» PROBLEM
Could you reproduce, from the records below, everything from the line with "Other events in United Kingdom" down to the line with "Pri reklamácii firma", keeping both of those lines and changing nothing?

» INFORMATION PROVIDED
● ● ●

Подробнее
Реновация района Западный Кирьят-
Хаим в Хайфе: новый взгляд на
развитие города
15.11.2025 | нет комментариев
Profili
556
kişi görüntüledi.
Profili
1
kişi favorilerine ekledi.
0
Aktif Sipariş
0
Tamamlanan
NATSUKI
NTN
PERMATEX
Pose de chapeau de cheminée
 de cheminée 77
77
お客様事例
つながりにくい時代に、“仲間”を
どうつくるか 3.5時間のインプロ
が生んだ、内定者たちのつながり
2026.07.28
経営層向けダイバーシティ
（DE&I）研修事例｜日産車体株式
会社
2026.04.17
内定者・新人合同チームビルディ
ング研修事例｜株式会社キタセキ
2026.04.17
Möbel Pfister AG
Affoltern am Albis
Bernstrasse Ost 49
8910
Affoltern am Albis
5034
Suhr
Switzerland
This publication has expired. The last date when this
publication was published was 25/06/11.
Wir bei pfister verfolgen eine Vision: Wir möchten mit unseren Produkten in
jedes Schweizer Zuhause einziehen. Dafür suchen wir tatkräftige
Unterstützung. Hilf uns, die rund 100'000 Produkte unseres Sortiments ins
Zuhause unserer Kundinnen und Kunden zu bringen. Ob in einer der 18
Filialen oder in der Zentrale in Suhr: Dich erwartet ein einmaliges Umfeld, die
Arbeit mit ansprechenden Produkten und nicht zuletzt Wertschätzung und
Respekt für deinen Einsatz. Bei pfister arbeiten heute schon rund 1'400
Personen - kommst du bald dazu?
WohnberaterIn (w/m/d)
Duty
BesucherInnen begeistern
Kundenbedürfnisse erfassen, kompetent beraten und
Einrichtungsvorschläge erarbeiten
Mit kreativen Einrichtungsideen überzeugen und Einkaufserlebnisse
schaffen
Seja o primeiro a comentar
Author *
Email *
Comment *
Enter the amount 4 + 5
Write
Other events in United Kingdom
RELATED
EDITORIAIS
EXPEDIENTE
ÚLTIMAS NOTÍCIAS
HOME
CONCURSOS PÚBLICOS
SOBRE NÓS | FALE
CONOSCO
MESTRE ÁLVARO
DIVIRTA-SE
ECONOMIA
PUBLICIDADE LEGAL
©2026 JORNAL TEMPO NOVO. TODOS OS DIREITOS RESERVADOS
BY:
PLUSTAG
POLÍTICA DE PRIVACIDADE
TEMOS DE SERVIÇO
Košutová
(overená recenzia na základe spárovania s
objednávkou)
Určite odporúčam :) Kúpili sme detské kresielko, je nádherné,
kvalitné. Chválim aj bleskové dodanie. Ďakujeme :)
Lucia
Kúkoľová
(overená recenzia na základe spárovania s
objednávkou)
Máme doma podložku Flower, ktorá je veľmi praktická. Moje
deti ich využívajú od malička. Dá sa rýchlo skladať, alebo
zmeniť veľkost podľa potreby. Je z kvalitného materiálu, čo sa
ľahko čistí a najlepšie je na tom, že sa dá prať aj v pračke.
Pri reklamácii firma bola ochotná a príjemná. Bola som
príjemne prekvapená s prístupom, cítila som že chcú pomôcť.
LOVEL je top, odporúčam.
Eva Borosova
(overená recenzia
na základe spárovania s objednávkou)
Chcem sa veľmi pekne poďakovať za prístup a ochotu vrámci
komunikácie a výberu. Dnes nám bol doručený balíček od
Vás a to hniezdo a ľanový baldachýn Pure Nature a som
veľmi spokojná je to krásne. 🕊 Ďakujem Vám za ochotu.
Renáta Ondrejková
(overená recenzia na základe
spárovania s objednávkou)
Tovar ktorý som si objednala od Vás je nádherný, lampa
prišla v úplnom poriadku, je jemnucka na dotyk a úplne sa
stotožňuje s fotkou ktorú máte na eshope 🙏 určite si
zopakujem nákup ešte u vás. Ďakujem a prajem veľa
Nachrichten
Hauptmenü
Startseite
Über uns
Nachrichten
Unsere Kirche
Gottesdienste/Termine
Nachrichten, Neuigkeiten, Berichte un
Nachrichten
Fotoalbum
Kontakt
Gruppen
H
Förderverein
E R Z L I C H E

● ● ●

» RESULT OF THE TASK
Other events in United Kingdom
RELATED
EDITORIAIS
EXPEDIENTE
ÚLTIMAS NOTÍCIAS
HOME
CONCURSOS PÚBLICOS
SOBRE NÓS | FALE
CONOSCO
MESTRE ÁLVARO
DIVIRTA-SE
ECONOMIA
PUBLICIDADE LEGAL
©2026 JORNAL TEMPO NOVO. TODOS OS DIREITOS RESERVADOS
BY:
PLUSTAG
POLÍTICA DE PRIVACIDADE
TEMOS DE SERVIÇO
Košutová
(overená recenzia na základe spárovania s
objednávkou)
Určite odporúčam :) Kúpili sme detské kresielko, je nádherné,
kvalitné. Chválim aj bleskové dodanie. Ďakujeme :)
Lucia
Kúkoľová
(overená recenzia na základe spárovania s
objednávkou)
Máme doma podložku Flower, ktorá je veľmi praktická. Moje
deti ich využívajú od malička. Dá sa rýchlo skladať, alebo
zmeniť veľkost podľa potreby. Je z kvalitného materiálu, čo sa
ľahko čistí a najlepšie je na tom, že sa dá prať aj v pračke.
Pri reklamácii firma bola ochotná a príjemná. Bola som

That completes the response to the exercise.